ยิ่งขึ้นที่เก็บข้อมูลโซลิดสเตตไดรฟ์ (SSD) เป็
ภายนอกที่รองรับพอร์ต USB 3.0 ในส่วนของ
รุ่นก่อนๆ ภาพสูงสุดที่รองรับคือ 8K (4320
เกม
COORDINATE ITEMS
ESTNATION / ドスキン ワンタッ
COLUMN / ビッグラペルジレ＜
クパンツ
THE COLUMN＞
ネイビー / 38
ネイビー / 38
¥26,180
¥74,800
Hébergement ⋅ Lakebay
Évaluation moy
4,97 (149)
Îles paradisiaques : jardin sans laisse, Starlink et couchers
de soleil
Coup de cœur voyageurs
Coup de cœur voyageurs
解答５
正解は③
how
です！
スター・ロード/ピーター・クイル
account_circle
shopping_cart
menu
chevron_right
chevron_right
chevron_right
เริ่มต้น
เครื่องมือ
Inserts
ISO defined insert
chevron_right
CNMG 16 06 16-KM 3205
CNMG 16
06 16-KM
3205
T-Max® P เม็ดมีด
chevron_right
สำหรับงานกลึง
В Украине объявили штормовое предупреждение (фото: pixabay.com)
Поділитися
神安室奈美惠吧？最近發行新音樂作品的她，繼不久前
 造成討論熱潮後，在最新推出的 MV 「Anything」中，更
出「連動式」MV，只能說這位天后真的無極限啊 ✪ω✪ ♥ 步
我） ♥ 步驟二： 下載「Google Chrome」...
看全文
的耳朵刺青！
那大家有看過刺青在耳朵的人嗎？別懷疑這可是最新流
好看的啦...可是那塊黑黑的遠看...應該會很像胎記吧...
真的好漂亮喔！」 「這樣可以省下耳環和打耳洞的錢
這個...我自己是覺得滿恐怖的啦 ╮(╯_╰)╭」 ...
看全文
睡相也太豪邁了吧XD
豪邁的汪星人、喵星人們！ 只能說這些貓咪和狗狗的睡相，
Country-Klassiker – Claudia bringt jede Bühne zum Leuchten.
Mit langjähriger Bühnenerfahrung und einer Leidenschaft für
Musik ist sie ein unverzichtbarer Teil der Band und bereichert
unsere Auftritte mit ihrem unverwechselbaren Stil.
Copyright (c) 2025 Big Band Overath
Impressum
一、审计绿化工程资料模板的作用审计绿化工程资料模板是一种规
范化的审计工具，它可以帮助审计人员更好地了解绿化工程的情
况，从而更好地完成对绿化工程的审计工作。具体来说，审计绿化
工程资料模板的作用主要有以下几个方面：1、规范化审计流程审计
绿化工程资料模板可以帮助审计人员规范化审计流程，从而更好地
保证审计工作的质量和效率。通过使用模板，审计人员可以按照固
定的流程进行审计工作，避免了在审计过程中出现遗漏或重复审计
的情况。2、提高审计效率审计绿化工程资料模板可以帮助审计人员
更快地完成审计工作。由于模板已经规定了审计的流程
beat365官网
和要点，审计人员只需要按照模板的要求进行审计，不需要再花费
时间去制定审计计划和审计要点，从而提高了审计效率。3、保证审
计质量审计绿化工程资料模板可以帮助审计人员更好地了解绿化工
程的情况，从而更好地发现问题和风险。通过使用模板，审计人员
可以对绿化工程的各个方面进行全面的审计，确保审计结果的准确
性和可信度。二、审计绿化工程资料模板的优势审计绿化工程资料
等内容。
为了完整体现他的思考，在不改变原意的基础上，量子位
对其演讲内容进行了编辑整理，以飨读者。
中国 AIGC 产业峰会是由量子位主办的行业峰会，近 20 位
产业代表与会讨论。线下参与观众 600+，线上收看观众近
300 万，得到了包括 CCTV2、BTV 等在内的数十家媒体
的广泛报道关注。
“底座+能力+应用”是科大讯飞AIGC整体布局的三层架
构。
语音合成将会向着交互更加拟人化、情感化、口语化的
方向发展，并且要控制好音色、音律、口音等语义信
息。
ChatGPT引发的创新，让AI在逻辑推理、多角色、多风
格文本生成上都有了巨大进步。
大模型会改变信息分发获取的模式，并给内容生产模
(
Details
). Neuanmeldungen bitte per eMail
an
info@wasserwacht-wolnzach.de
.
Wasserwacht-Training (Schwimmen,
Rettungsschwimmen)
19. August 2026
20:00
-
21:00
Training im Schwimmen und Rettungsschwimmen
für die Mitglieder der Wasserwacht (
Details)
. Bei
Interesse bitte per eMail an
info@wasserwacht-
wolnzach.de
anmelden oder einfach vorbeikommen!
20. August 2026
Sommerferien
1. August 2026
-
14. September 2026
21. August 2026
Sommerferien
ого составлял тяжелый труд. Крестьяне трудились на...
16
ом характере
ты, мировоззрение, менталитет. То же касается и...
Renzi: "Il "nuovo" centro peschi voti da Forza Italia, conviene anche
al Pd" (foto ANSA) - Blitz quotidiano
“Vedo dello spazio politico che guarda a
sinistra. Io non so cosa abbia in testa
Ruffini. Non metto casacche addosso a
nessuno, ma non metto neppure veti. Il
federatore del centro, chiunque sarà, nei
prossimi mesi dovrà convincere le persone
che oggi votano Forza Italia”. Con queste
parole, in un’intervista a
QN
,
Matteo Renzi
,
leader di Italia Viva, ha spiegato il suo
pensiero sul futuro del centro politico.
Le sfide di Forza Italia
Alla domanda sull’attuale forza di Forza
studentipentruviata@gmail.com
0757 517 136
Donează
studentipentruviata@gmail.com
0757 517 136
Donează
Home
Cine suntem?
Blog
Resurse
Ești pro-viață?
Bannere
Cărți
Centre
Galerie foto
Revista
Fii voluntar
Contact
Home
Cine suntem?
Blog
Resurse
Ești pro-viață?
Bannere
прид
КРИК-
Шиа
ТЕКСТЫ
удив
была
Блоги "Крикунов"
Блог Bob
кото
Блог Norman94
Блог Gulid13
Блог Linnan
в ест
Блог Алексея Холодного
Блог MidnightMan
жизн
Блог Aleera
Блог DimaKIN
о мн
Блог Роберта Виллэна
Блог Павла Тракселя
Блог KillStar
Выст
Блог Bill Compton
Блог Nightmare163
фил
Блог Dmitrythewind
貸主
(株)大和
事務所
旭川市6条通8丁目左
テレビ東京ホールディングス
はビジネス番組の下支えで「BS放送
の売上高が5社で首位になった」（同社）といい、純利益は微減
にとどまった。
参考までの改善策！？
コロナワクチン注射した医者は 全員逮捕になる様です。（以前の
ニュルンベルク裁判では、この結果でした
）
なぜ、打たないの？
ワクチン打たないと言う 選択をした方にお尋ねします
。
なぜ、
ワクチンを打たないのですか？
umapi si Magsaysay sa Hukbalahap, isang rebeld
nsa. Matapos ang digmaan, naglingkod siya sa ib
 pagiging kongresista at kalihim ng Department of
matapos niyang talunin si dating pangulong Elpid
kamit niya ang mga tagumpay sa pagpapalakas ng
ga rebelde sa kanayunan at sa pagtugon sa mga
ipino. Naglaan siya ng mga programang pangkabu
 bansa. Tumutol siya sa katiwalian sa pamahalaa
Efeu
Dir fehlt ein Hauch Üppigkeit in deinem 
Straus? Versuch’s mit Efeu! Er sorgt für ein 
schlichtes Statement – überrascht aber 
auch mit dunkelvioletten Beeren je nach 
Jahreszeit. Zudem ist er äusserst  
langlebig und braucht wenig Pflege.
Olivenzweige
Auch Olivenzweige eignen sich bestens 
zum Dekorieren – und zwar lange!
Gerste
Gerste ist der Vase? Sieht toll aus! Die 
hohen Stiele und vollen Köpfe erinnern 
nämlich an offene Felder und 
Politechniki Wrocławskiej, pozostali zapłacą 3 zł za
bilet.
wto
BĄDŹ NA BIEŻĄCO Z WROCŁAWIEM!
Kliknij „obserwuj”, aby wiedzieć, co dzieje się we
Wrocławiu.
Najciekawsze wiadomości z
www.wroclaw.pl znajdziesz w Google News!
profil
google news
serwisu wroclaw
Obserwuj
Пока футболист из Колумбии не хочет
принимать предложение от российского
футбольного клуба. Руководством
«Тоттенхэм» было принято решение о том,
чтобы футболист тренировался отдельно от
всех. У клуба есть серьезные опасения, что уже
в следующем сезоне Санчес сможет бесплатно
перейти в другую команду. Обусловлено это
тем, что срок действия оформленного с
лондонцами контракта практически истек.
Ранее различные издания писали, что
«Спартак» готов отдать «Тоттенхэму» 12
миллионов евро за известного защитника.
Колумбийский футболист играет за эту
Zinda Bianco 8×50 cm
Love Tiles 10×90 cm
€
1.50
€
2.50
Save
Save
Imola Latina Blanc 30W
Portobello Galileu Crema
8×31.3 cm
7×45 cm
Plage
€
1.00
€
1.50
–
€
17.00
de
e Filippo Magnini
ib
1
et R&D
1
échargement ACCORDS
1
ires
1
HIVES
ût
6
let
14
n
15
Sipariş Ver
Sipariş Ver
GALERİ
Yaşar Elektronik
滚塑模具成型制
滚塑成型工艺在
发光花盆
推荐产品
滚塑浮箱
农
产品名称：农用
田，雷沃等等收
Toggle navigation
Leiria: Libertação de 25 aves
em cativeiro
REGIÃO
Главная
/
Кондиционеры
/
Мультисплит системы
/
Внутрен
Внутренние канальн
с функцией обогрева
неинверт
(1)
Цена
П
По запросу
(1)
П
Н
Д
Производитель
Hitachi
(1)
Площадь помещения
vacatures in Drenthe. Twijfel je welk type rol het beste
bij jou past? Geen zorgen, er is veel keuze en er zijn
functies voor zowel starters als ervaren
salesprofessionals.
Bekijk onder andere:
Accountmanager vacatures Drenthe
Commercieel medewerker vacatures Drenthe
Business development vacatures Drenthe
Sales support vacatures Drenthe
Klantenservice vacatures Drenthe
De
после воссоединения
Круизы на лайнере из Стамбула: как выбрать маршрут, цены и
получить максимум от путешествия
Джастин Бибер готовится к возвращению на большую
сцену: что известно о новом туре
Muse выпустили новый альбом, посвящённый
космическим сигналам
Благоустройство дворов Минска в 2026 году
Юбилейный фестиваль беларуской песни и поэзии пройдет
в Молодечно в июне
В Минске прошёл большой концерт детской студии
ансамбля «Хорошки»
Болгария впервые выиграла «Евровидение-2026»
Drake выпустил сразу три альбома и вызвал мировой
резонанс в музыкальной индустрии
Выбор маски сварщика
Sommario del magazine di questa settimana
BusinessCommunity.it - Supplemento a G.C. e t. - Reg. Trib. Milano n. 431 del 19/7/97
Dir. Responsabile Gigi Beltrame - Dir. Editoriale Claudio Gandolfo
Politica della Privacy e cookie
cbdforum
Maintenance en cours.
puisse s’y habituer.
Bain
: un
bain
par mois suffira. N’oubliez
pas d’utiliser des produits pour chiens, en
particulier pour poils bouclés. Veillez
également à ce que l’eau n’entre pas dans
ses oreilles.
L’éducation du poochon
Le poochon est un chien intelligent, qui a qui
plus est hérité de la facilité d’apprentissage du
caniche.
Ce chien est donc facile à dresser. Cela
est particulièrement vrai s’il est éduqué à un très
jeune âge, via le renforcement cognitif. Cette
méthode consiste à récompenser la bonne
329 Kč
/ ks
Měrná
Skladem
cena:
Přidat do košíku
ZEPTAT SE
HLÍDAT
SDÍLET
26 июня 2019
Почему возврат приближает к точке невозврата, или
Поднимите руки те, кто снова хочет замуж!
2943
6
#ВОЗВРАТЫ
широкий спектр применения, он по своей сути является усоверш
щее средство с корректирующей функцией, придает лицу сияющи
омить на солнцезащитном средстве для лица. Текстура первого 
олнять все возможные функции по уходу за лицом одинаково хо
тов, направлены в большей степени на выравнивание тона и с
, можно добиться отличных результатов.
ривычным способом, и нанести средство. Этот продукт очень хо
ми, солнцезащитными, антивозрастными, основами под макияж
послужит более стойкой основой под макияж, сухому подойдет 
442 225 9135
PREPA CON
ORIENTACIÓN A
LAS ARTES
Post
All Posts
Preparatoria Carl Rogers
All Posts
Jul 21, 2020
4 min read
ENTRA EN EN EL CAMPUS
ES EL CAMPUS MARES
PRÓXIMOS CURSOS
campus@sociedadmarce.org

## TASK PROMPT:
Output exactly the lines of the material above from the one containing "Площадь помещения" up to and including the one containing "est particulièrement vrai".

## RESPONSE BELOW:
Площадь помещения
vacatures in Drenthe. Twijfel je welk type rol het beste
bij jou past? Geen zorgen, er is veel keuze en er zijn
functies voor zowel starters als ervaren
salesprofessionals.
Bekijk onder andere:
Accountmanager vacatures Drenthe
Commercieel medewerker vacatures Drenthe
Business development vacatures Drenthe
Sales support vacatures Drenthe
Klantenservice vacatures Drenthe
De
после воссоединения
Круизы на лайнере из Стамбула: как выбрать маршрут, цены и
получить максимум от путешествия
Джастин Бибер готовится к возвращению на большую
сцену: что известно о новом туре
Muse выпустили новый альбом, посвящённый
космическим сигналам
Благоустройство дворов Минска в 2026 году
Юбилейный фестиваль беларуской песни и поэзии пройдет
в Молодечно в июне
В Минске прошёл большой концерт детской студии
ансамбля «Хорошки»
Болгария впервые выиграла «Евровидение-2026»
Drake выпустил сразу три альбома и вызвал мировой
резонанс в музыкальной индустрии
Выбор маски сварщика
Sommario del magazine di questa settimana
BusinessCommunity.it - Supplemento a G.C. e t. - Reg. Trib. Milano n. 431 del 19/7/97
Dir. Responsabile Gigi Beltrame - Dir. Editoriale Claudio Gandolfo
Politica della Privacy e cookie
cbdforum
Maintenance en cours.
puisse s’y habituer.
Bain
: un
bain
par mois suffira. N’oubliez
pas d’utiliser des produits pour chiens, en
particulier pour poils bouclés. Veillez
également à ce que l’eau n’entre pas dans
ses oreilles.
L’éducation du poochon
Le poochon est un chien intelligent, qui a qui
plus est hérité de la facilité d’apprentissage du
caniche.
Ce chien est donc facile à dresser. Cela
est particulièrement vrai s’il est éduqué à un très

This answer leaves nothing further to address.